Data items
★ ★ ★
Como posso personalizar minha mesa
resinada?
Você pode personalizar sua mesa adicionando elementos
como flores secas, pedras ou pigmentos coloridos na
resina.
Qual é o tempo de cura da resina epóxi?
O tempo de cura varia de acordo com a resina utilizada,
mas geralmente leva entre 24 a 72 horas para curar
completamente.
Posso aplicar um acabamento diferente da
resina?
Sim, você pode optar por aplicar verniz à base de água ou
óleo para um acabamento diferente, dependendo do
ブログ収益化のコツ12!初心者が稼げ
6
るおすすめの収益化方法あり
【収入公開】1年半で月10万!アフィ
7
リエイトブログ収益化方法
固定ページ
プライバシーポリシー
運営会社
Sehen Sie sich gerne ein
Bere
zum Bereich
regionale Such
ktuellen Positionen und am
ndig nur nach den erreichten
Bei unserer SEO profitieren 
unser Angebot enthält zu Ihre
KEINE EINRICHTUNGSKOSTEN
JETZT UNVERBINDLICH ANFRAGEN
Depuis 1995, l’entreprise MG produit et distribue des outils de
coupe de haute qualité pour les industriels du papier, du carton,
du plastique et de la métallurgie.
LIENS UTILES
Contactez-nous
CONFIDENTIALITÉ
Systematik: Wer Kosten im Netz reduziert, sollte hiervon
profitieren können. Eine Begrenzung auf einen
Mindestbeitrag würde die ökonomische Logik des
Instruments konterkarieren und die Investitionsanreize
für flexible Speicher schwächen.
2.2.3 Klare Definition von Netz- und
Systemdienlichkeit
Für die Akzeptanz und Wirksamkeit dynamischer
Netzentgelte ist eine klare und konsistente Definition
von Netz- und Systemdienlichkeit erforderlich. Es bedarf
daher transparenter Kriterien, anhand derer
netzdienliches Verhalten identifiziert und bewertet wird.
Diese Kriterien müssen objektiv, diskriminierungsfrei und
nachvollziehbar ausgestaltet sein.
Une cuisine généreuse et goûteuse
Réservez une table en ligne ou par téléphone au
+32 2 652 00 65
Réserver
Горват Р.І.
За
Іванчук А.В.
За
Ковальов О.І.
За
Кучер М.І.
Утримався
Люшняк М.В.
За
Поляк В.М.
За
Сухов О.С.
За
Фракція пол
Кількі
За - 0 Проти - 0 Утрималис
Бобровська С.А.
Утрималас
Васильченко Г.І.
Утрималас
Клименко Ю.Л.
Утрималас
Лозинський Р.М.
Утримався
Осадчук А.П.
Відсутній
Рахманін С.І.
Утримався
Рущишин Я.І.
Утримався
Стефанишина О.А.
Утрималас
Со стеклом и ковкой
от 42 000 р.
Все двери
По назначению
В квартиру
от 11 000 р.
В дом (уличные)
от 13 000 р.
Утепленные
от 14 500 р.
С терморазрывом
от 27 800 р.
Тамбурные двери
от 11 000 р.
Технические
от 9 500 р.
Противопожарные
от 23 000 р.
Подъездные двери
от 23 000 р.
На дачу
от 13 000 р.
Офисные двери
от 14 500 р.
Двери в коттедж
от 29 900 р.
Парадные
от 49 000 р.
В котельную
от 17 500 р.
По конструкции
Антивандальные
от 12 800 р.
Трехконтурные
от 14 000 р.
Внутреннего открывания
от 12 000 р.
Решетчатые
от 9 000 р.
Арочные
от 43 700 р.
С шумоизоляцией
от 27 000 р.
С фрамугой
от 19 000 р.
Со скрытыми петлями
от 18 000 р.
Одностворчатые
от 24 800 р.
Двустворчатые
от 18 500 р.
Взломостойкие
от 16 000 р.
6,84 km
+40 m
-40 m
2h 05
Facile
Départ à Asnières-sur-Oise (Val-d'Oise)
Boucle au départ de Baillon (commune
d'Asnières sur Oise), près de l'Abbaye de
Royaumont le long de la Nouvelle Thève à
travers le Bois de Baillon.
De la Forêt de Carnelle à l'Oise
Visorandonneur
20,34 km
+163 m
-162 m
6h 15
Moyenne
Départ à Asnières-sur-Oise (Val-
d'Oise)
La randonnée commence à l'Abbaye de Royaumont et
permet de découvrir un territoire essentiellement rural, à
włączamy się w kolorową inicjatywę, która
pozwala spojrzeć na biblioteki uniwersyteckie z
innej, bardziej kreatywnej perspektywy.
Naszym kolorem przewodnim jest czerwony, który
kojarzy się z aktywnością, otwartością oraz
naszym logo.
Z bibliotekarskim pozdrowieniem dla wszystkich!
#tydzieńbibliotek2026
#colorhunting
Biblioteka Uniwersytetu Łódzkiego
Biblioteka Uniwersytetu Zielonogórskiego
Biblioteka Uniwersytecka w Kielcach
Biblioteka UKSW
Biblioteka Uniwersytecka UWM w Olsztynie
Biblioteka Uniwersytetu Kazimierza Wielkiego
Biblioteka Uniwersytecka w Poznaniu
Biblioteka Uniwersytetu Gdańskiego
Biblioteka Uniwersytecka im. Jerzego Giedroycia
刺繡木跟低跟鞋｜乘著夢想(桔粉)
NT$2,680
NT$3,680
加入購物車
★ ★ ★
• Activity: Return the text lines of every item above verbatim, keeping each character, line break, and language unchanged.

• Completed exercise:
Como posso personalizar minha mesa
resinada?
Você pode personalizar sua mesa adicionando elementos
como flores secas, pedras ou pigmentos coloridos na
resina.
Qual é o tempo de cura da resina epóxi?
O tempo de cura varia de acordo com a resina utilizada,
mas geralmente leva entre 24 a 72 horas para curar
completamente.
Posso aplicar um acabamento diferente da
resina?
Sim, você pode optar por aplicar verniz à base de água ou
óleo para um acabamento diferente, dependendo do
ブログ収益化のコツ12!初心者が稼げ
6
るおすすめの収益化方法あり
【収入公開】1年半で月10万!アフィ
7
リエイトブログ収益化方法
固定ページ
プライバシーポリシー
運営会社
Sehen Sie sich gerne ein
Bere
zum Bereich
regionale Such
ktuellen Positionen und am
ndig nur nach den erreichten
Bei unserer SEO profitieren 
unser Angebot enthält zu Ihre
KEINE EINRICHTUNGSKOSTEN
JETZT UNVERBINDLICH ANFRAGEN
Depuis 1995, l’entreprise MG produit et distribue des outils de
coupe de haute qualité pour les industriels du papier, du carton,
du plastique et de la métallurgie.
LIENS UTILES
Contactez-nous
CONFIDENTIALITÉ
Systematik: Wer Kosten im Netz reduziert, sollte hiervon
profitieren können. Eine Begrenzung auf einen
Mindestbeitrag würde die ökonomische Logik des
Instruments konterkarieren und die Investitionsanreize
für flexible Speicher schwächen.
2.2.3 Klare Definition von Netz- und
Systemdienlichkeit
Für die Akzeptanz und Wirksamkeit dynamischer
Netzentgelte ist eine klare und konsistente Definition
von Netz- und Systemdienlichkeit erforderlich. Es bedarf
daher transparenter Kriterien, anhand derer
netzdienliches Verhalten identifiziert und bewertet wird.
Diese Kriterien müssen objektiv, diskriminierungsfrei und
nachvollziehbar ausgestaltet sein.
Une cuisine généreuse et goûteuse
Réservez une table en ligne ou par téléphone au
+32 2 652 00 65
Réserver
Горват Р.І.
За
Іванчук А.В.
За
Ковальов О.І.
За
Кучер М.І.
Утримався
Люшняк М.В.
За
Поляк В.М.
За
Сухов О.С.
За
Фракція пол
Кількі
За - 0 Проти - 0 Утрималис
Бобровська С.А.
Утрималас
Васильченко Г.І.
Утрималас
Клименко Ю.Л.
Утрималас
Лозинський Р.М.
Утримався
Осадчук А.П.
Відсутній
Рахманін С.І.
Утримався
Рущишин Я.І.
Утримався
Стефанишина О.А.
Утрималас
Со стеклом и ковкой
от 42 000 р.
Все двери
По назначению
В квартиру
от 11 000 р.
В дом (уличные)
от 13 000 р.
Утепленные
от 14 500 р.
С терморазрывом
от 27 800 р.
Тамбурные двери
от 11 000 р.
Технические
от 9 500 р.
Противопожарные
от 23 000 р.
Подъездные двери
от 23 000 р.
На дачу
от 13 000 р.
Офисные двери
от 14 500 р.
Двери в коттедж
от 29 900 р.
Парадные
от 49 000 р.
В котельную
от 17 500 р.
По конструкции
Антивандальные
от 12 800 р.
Трехконтурные
от 14 000 р.
Внутреннего открывания
от 12 000 р.
Решетчатые
от 9 000 р.
Арочные
от 43 700 р.
С шумоизоляцией
от 27 000 р.
С фрамугой
от 19 000 р.
Со скрытыми петлями
от 18 000 р.
Одностворчатые
от 24 800 р.
Двустворчатые
от 18 500 р.
Взломостойкие
от 16 000 р.
6,84 km
+40 m
-40 m
2h 05
Facile
Départ à Asnières-sur-Oise (Val-d'Oise)
Boucle au départ de Baillon (commune
d'Asnières sur Oise), près de l'Abbaye de
Royaumont le long de la Nouvelle Thève à
travers le Bois de Baillon.
De la Forêt de Carnelle à l'Oise
Visorandonneur
20,34 km
+163 m
-162 m
6h 15
Moyenne
Départ à Asnières-sur-Oise (Val-
d'Oise)
La randonnée commence à l'Abbaye de Royaumont et
permet de découvrir un territoire essentiellement rural, à
włączamy się w kolorową inicjatywę, która
pozwala spojrzeć na biblioteki uniwersyteckie z
innej, bardziej kreatywnej perspektywy.
Naszym kolorem przewodnim jest czerwony, który
kojarzy się z aktywnością, otwartością oraz
naszym logo.
Z bibliotekarskim pozdrowieniem dla wszystkich!
#tydzieńbibliotek2026
#colorhunting
Biblioteka Uniwersytetu Łódzkiego
Biblioteka Uniwersytetu Zielonogórskiego
Biblioteka Uniwersytecka w Kielcach
Biblioteka UKSW
Biblioteka Uniwersytecka UWM w Olsztynie
Biblioteka Uniwersytetu Kazimierza Wielkiego
Biblioteka Uniwersytecka w Poznaniu
Biblioteka Uniwersytetu Gdańskiego
Biblioteka Uniwersytecka im. Jerzego Giedroycia
刺繡木跟低跟鞋｜乘著夢想(桔粉)
NT$2,680
NT$3,680
加入購物車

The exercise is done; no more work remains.